After receiving notice of the asbestos exposure, North Carolina took seven months to notify the EPA – leaving a large window of time for individuals to be exposed to the deadly chemical.

The report, “Delayed Cleanup of Asbestos Debris at the Old Davis Hospital Site Necessitates Changes for EPA Region 4 and North Carolina,” states, “As a result of the state’s lack of action, individuals near the demolition site were at risk of asbestos exposure.”

A day before the hospital report, the EPA OIG issued another report “EPA Needs to Re-Evaluate Its Compliance Monitoring Priorities for Minimizing Asbestos Risks in Schools,” detailing the failures of the EPA to appropriately monitor and manage asbestos in our schools.

Despite observing piles of debris at the hospital demolition site and suspecting they contain asbestos, North Carolina state personnel did not immediately contact the EPA.

North Carolina officials cited a lack of resources, saying there was an absence of authority, which can be linked back to the EPA’s failure to enforce asbestos guidelines.

With nearly 40,000 Americans dying each year from preventable asbestos-related diseases, these two reports display a pattern: Americans cannot identify or manage the risk of asbestos. When the risks and dangers of asbestos are unknown, exposure continues. The only way to combat this is to implement a no exemptions ban on asbestos. It’s time for Congress to keep Americans safe by enforcing its regulations and banning asbestos now.

The EPA has failed Americans again– and has turned to playing politics with an issue that is nonpartisan.

In the report, the EPA blames the the state, saying, “As a result of the state’s lack of action, individuals near the demolition site were at risk of asbestos exposure.” However, the EPA has balked at the idea of banning asbestos for nearly 20 years and has not complied with its own regulations and guidelines.
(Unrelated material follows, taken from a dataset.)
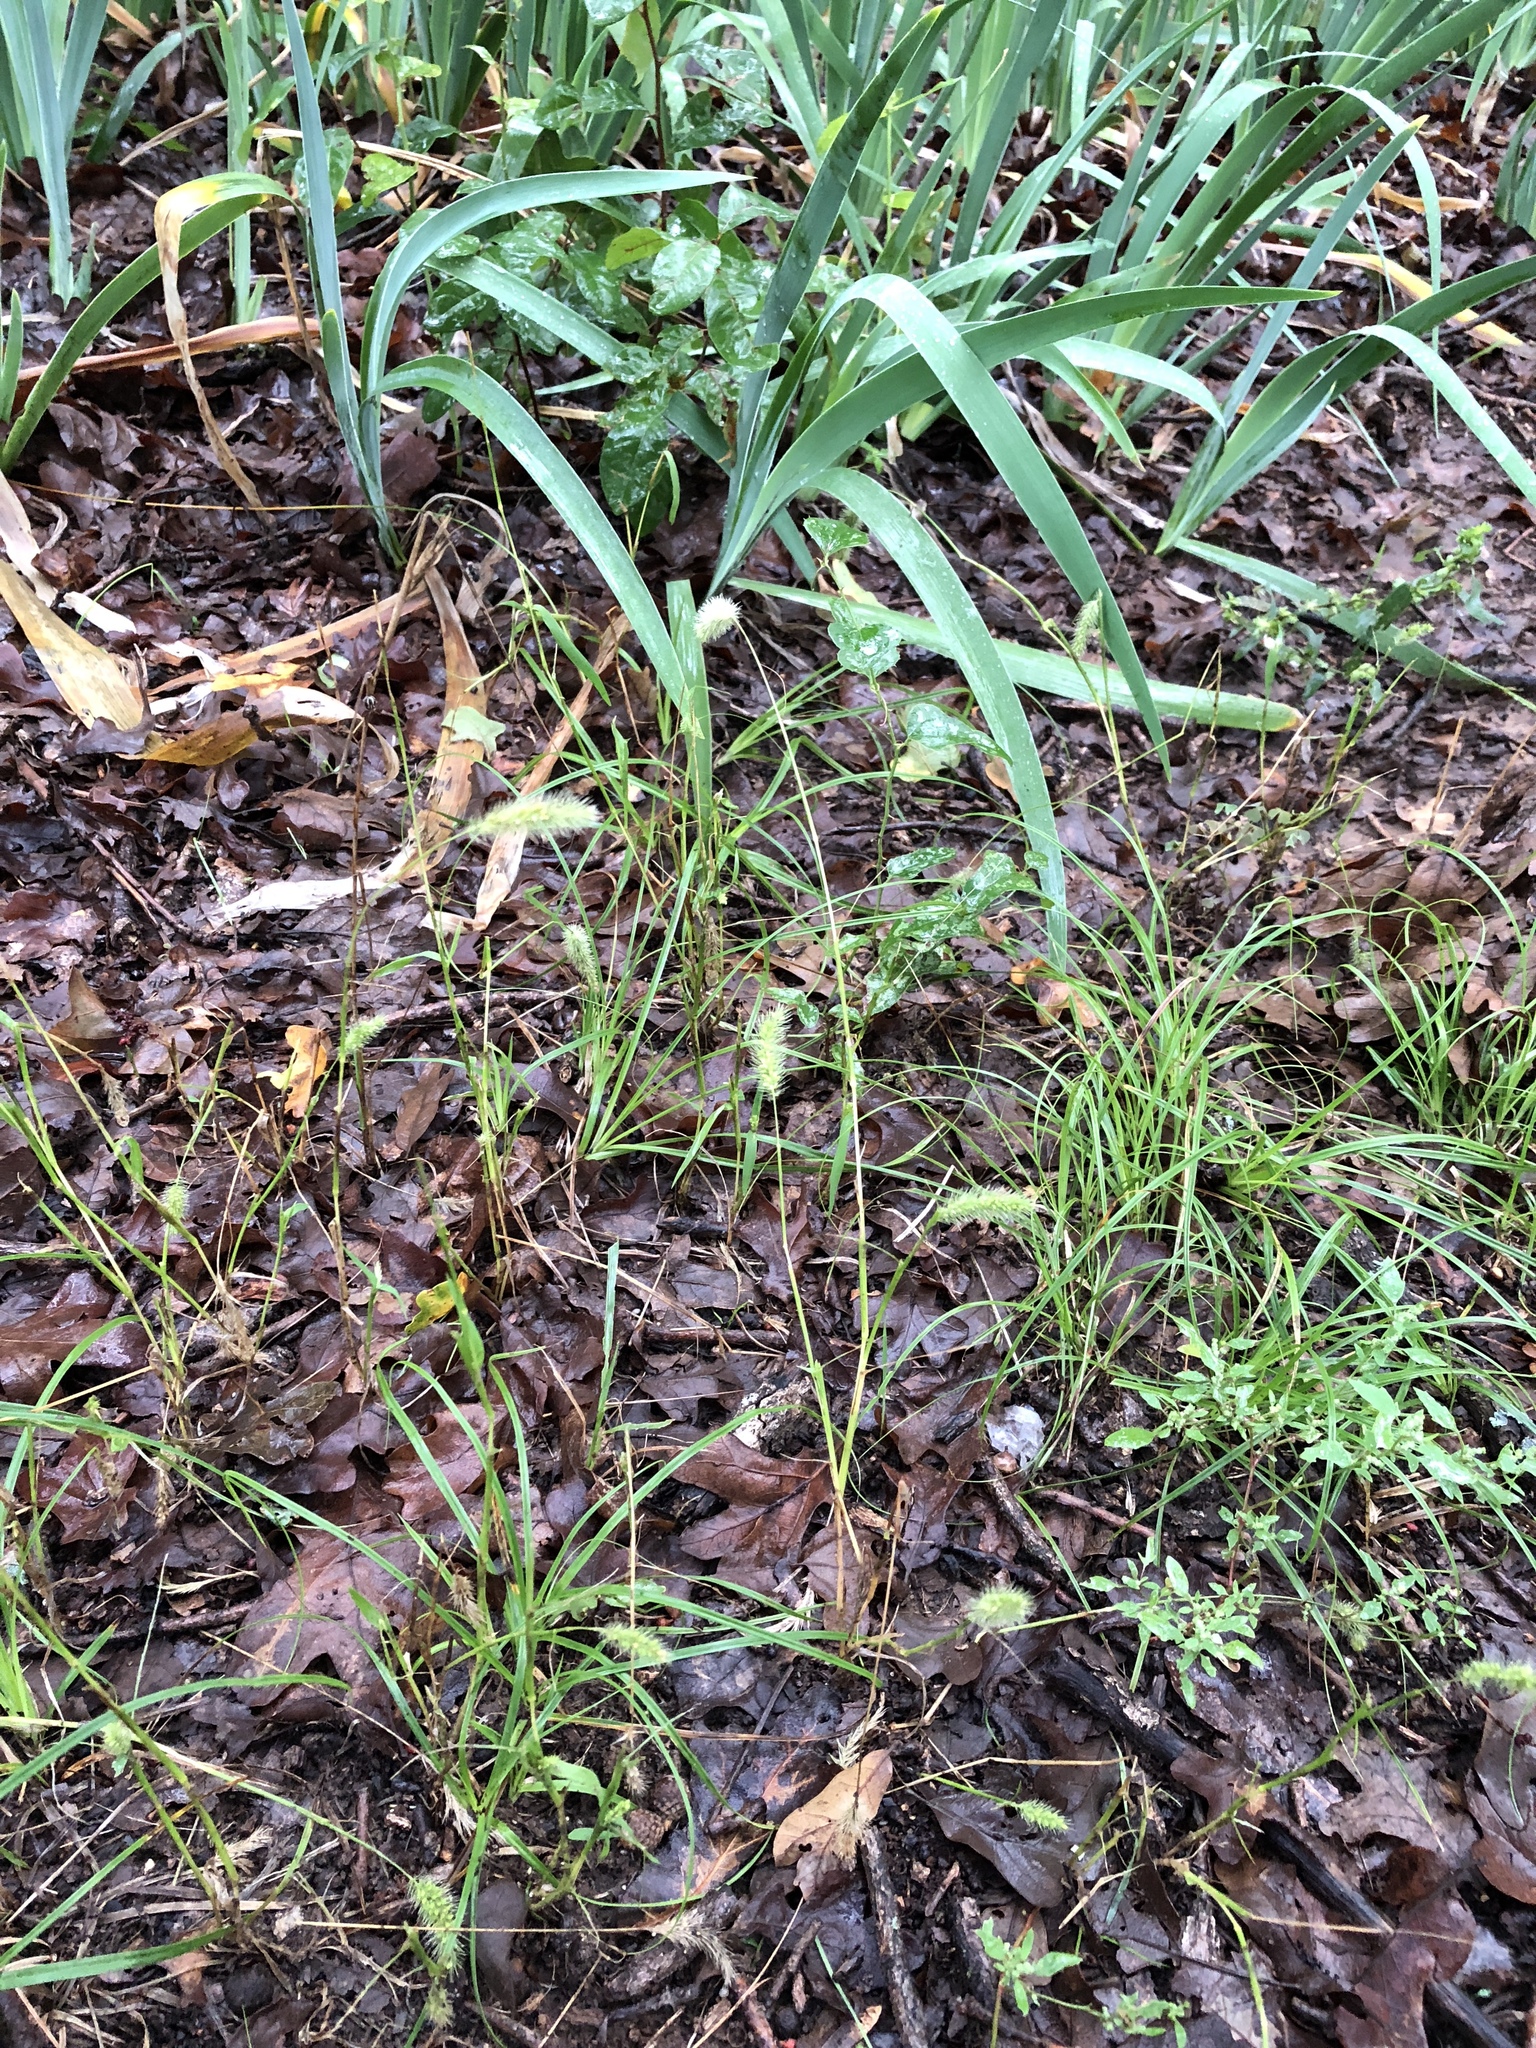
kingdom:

In fact, the EPA seems to be using these reports as a political stunt as these two incidents occurred under President Obama.

As an example of that, a spokesman for the EPA issued the following statement after the school report was released: “The previous administration did not do enough to provide adequate protections to children from asbestos exposure. The Trump administration is taking proactive steps to reduce asbestos exposure, which includes a new proposed regulation that, for the first time, would prohibit the currently unregulated former uses of asbestos.”

The Trump administration claims to be “taking proactive steps to reduce asbestos exposure,” but since 2016, it has distorted the law that removed obstacles to chemical regulation. Trump has filled the EPA with political appointees who are former lobbyists for polluting industries, and has been on record professing his love for asbestos.

These reports not only identify the need for a ban but clearly show the EPA has done next to nothing to prevent asbestos exposure and spread awareness of the deadly chemical.